Let $\textbf{x} \in \{0,1\}^n$ be a random vector where each coordinate is chosen independently and uniformly. If $AB \neq C$ , then ${\mathbb P}_{\textbf{x}}[AB \textbf{x} = C\textbf{x}] \leq 1/2$ .

Proof:

The proof here will illustrate an important concept in probabilistic analysis, namely, the principle of deferred decision. Assume that $AB \neq C$ , so there must exist $i \in [n]$ where the $i$ -th row of $AB$ differs from the $i$ -th row of $C$ , or equivalently the $i$ -th row of $AB-C$ is non-zero. Denote by $\textbf{d}_i$ the (non-zero) row vector that corresponds to the $i$ -th row of $AB-C$ . We know that ${\mathbb P}[(AB -C)\textbf{x} =0 ] \leq {\mathbb P}[d_i \textbf{x} = 0]$ (if the vector is $0$ then its $i$ -th coordinate is zero).
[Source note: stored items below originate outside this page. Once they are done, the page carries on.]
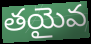
తయైవ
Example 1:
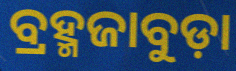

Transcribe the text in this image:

ବ୍ରହ୍ମଜାବୁଡ଼ା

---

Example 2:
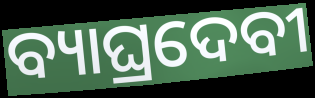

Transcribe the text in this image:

ବ୍ୟାଘ୍ରଦେବୀ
Let $j$ be an entry for which $d_{i,j} \neq 0$ . We assume that all $x_k$ 's were already sampled for $k \neq j$ . So we have that $d_i \textbf{x} = \sum_{k \neq j} d_{i,k} x_k + d_{i,j} x_j$ . In other words, the probability that $d_i \textbf{x} = 0$ is equal to the probability that $x_j = - \frac{\sum_{k \neq j} d_{i,k} x_k}{d_{i,j}}$ . This probability is at most $1/2$ .
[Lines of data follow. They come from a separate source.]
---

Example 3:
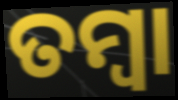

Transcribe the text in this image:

ତମ୍ୱା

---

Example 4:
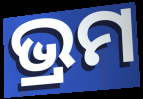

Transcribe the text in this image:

ଭ୍ରମ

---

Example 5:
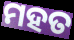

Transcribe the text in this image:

ମହତ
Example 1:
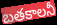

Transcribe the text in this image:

బతకాలనీ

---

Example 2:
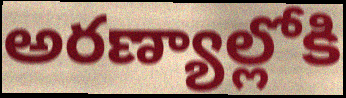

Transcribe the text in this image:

అరణ్యాల్లోకి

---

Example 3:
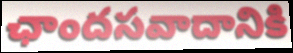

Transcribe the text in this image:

ఛాందసవాదానికి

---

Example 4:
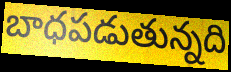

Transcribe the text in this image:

బాధపడుతున్నది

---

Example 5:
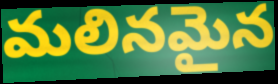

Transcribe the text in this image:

మలినమైన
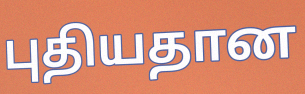
புதியதான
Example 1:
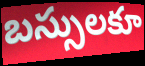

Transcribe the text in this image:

బస్సులకూ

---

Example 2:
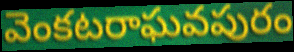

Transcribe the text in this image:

వెంకటరాఘవపురం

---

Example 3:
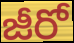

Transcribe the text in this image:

జీరో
One way of decreasing the probability of failure (at the cost of an increased running time) is by repeating the algorithm several times using independent choices of $\textbf{x}$ each time. In particular, if we run the algorithm $i$ times and report $A B = C$ if and only if all executions report $A B = C$ , then the running time is $O(i\cdot n^2)$ and the probability of failure is at most $1/2^i$ . This is a common method used in randomized algorithms known as boosting (the success probability).

Exercise 124

Revisit the previous proof. Now, we pick $x \in \{1, \ldots, k\}^n$ where each coordinate is drawn uniformly at random. Prove: If $AB \neq C$ , then ${\mathbb P}_{\textbf{x}}[AB \textbf{x} = C\textbf{x}] \leq 1/k$ .

Exercise 125

Let $\textbf{a} \in \{0,1\}^n$ be such that not all coordinates of $\textbf{a}$ are zero. Pick $\textbf{x} \in \{0,1\}^n$ where each coordinate is drawn uniformly at random. Prove:

${\mathbb P}_{\textbf{x}}[x_1 a_1 \oplus x_2 a_2 \oplus \ldots \oplus x_n a_n = 0] = 1/2$

Hint: Use the principle of deferred decision.